▶ _Supplied material_:

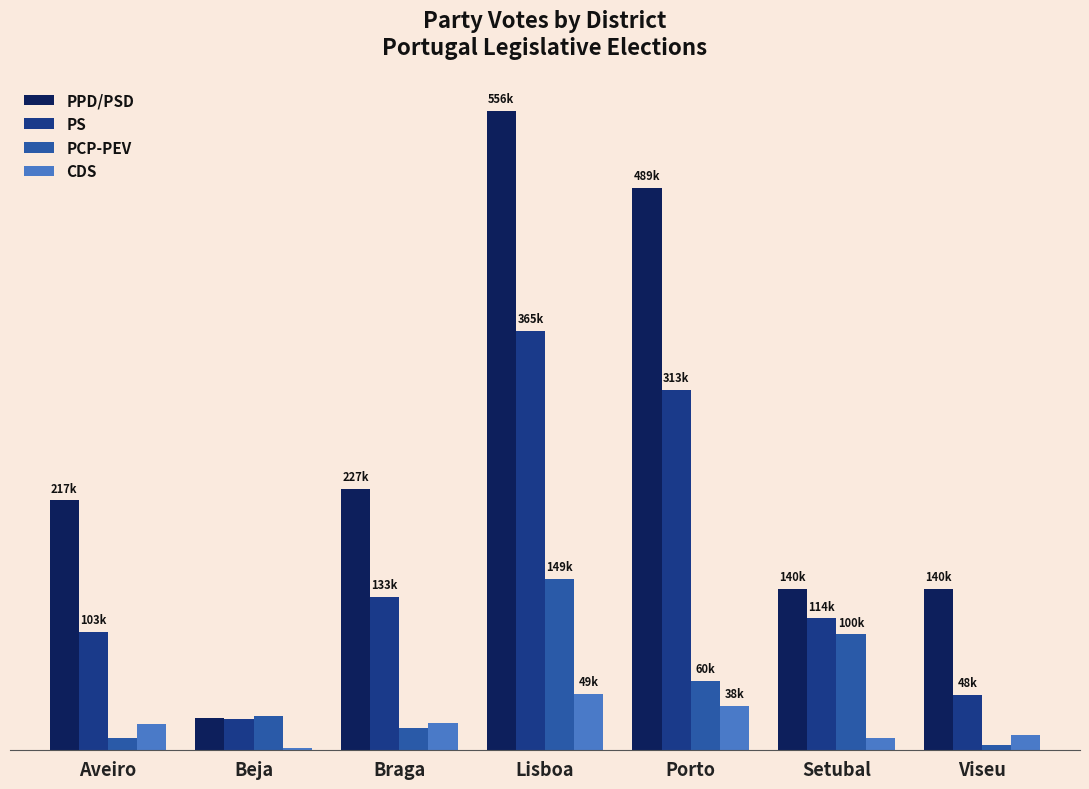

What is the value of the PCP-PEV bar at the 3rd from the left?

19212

==

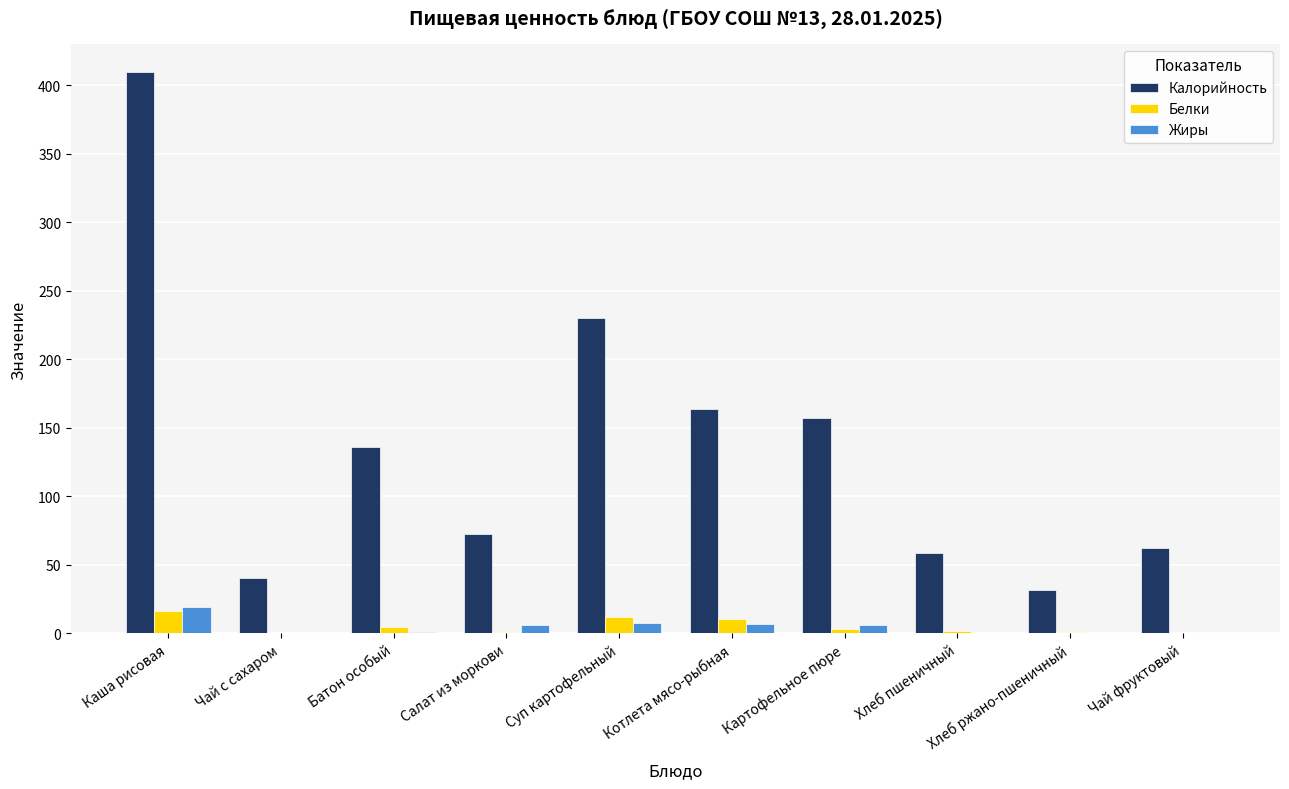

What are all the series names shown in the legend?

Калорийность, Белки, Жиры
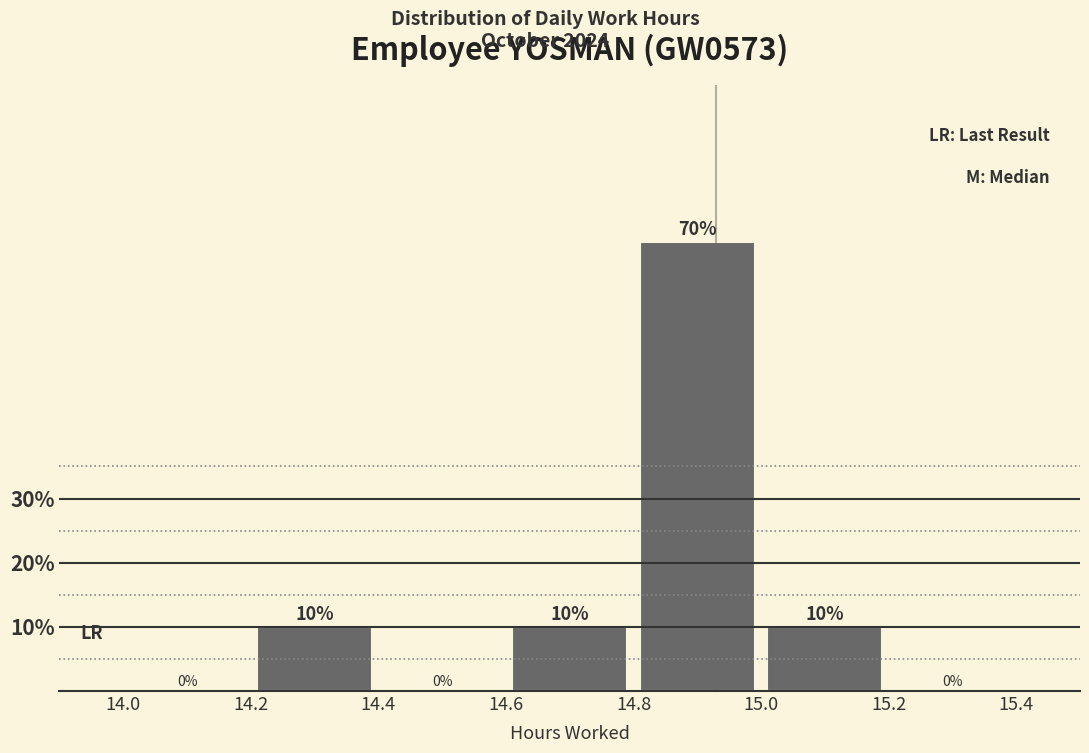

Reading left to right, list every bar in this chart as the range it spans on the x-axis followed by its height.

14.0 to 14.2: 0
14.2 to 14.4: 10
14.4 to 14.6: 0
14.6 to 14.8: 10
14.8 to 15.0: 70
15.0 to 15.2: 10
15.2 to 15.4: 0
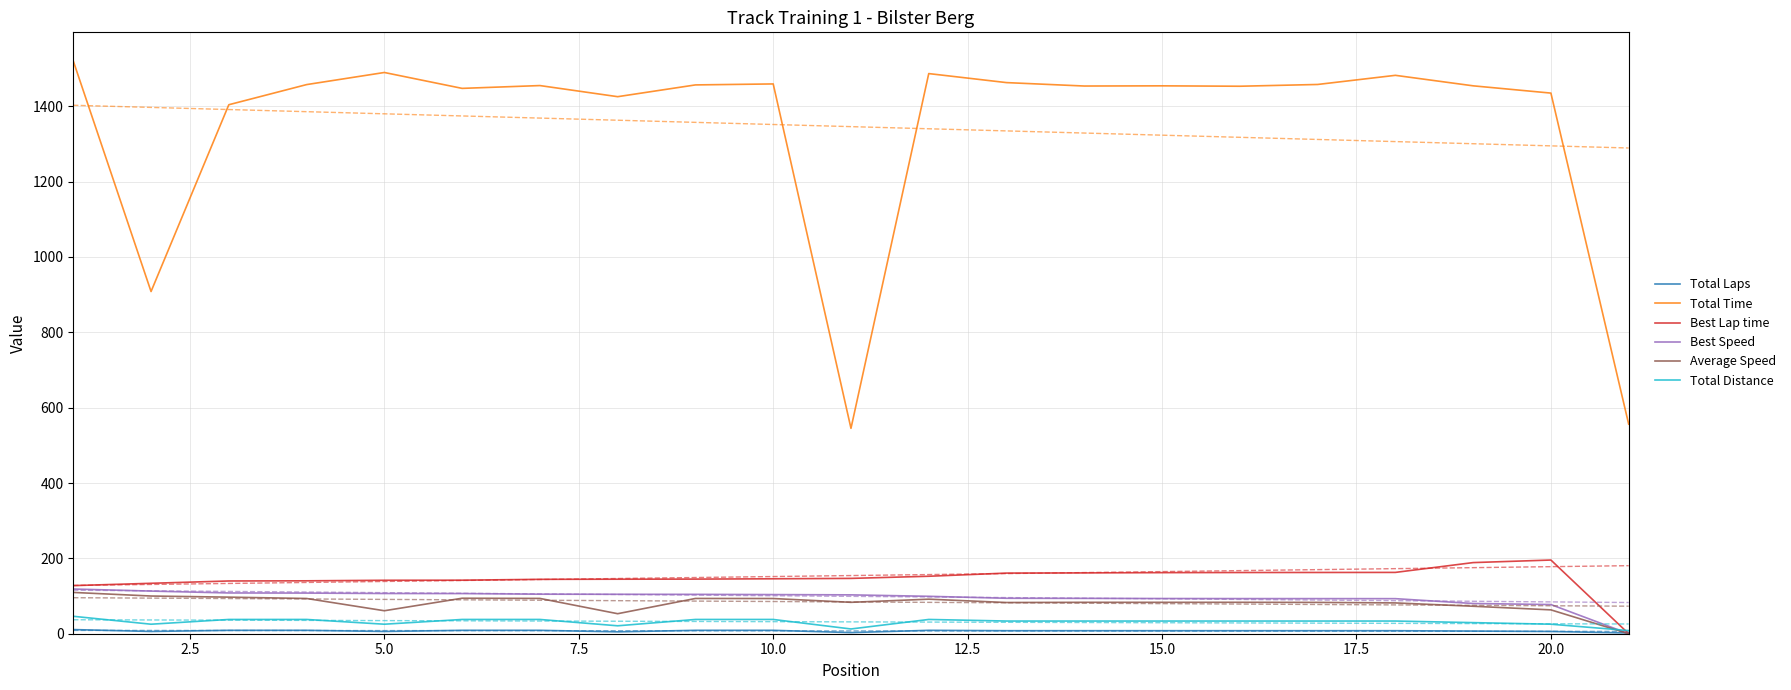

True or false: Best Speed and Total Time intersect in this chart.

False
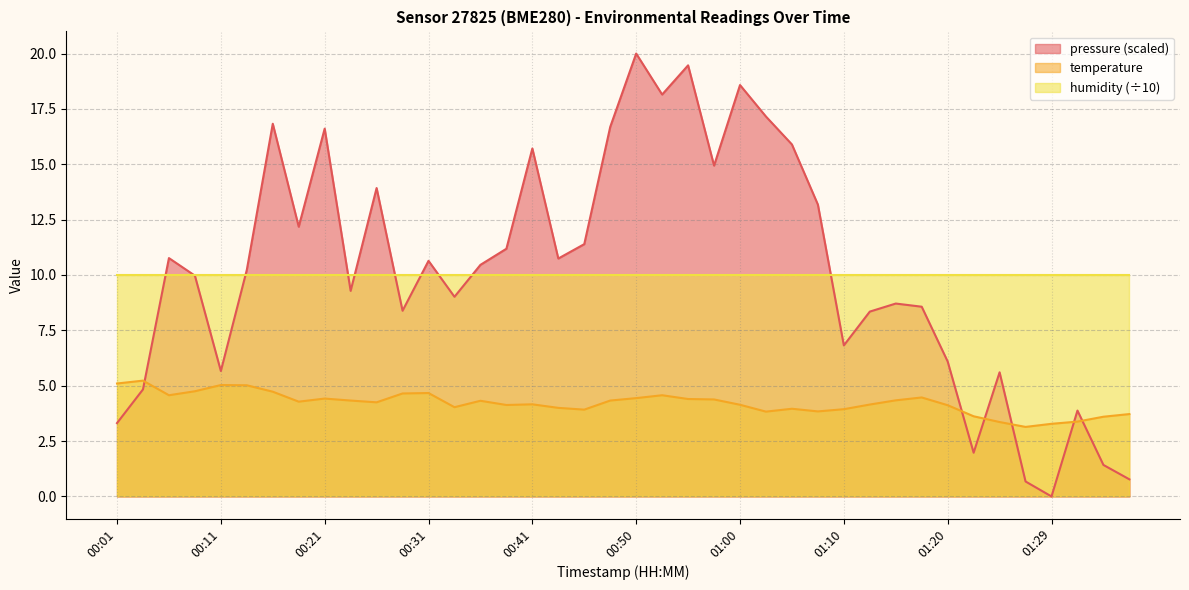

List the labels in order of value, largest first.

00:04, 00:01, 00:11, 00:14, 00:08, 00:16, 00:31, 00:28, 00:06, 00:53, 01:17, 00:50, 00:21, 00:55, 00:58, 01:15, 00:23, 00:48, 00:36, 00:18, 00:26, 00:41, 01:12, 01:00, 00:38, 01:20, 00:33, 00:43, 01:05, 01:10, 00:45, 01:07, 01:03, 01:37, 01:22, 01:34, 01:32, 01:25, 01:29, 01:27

--

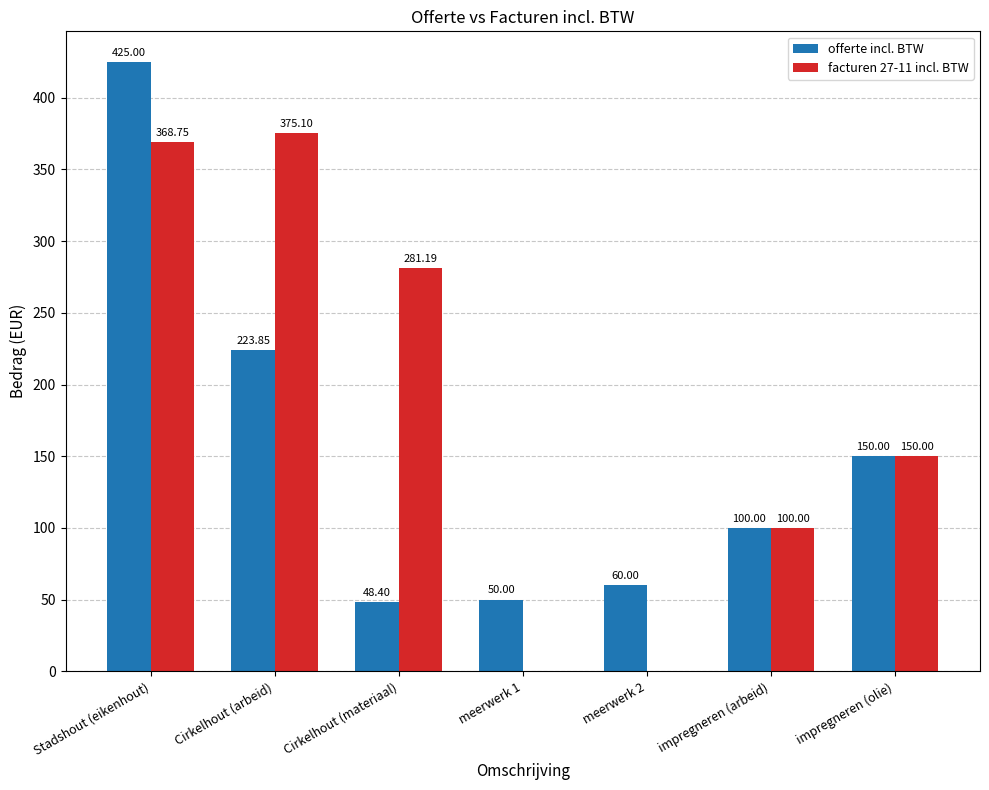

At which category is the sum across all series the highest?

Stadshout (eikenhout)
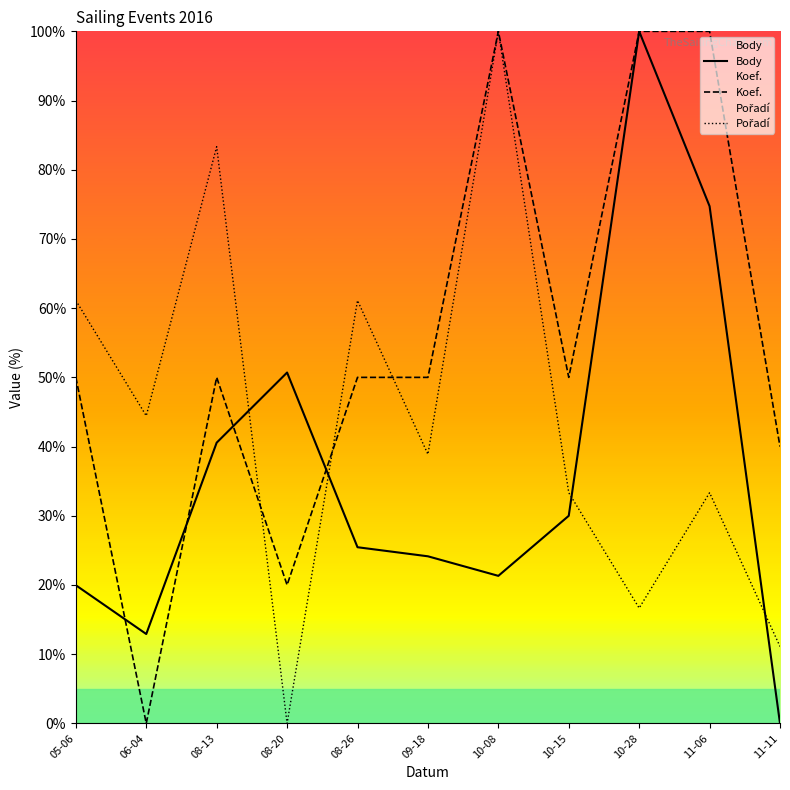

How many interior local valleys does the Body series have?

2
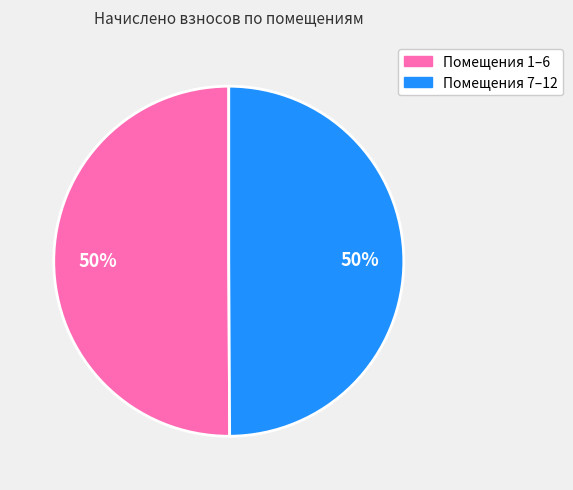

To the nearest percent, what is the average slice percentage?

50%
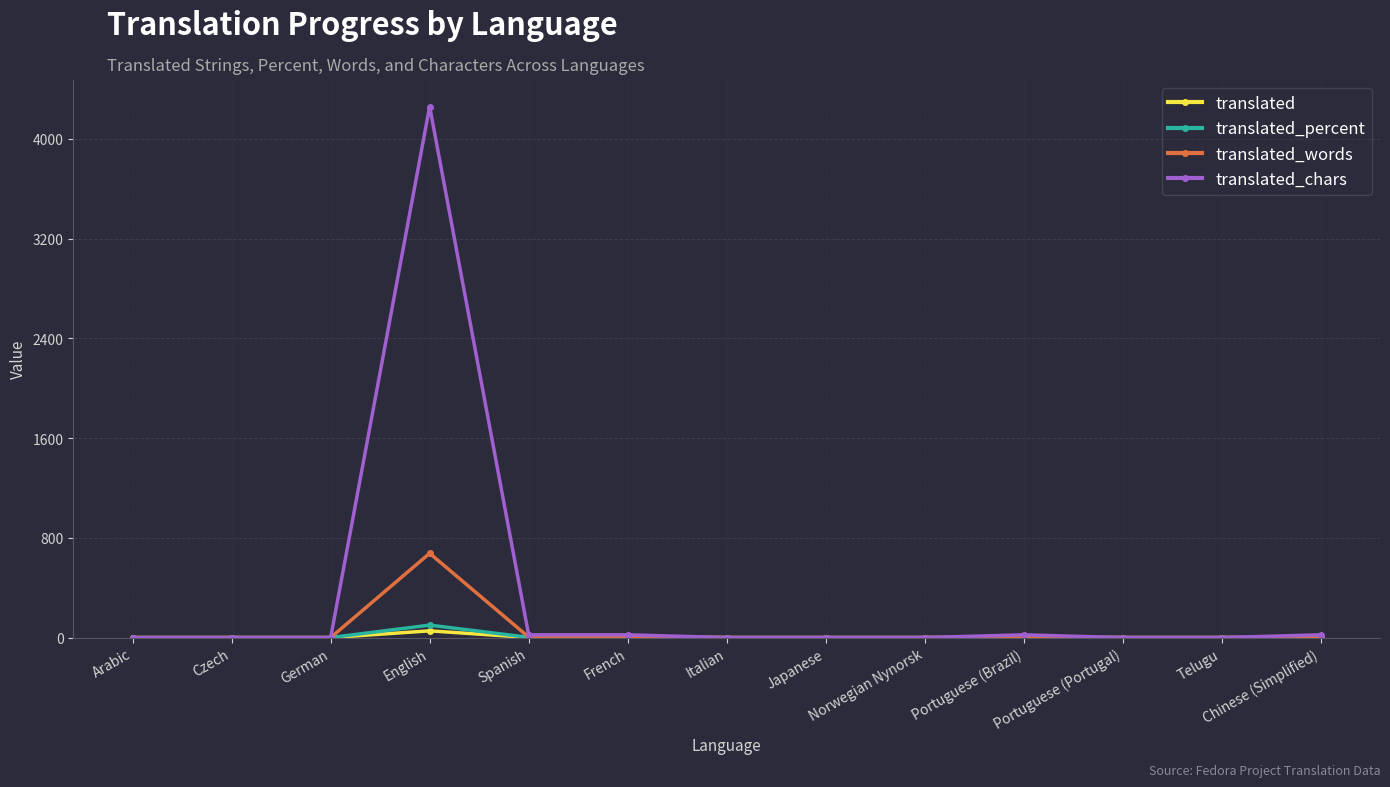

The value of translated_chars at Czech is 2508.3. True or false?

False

▶ _What you are asked to do_: Please give back, unchanged, the lines of the records starting with the line containing "What are all" and going on through the line containing "List the labels", both included, and leave the pictures out.

▶ _Output of the task_:
What are all the series names shown in the legend?

Калорийность, Белки, Жиры

Reading left to right, list every bar in this chart as the range it spans on the x-axis followed by its height.

14.0 to 14.2: 0
14.2 to 14.4: 10
14.4 to 14.6: 0
14.6 to 14.8: 10
14.8 to 15.0: 70
15.0 to 15.2: 10
15.2 to 15.4: 0

True or false: Best Speed and Total Time intersect in this chart.

False

List the labels in order of value, largest first.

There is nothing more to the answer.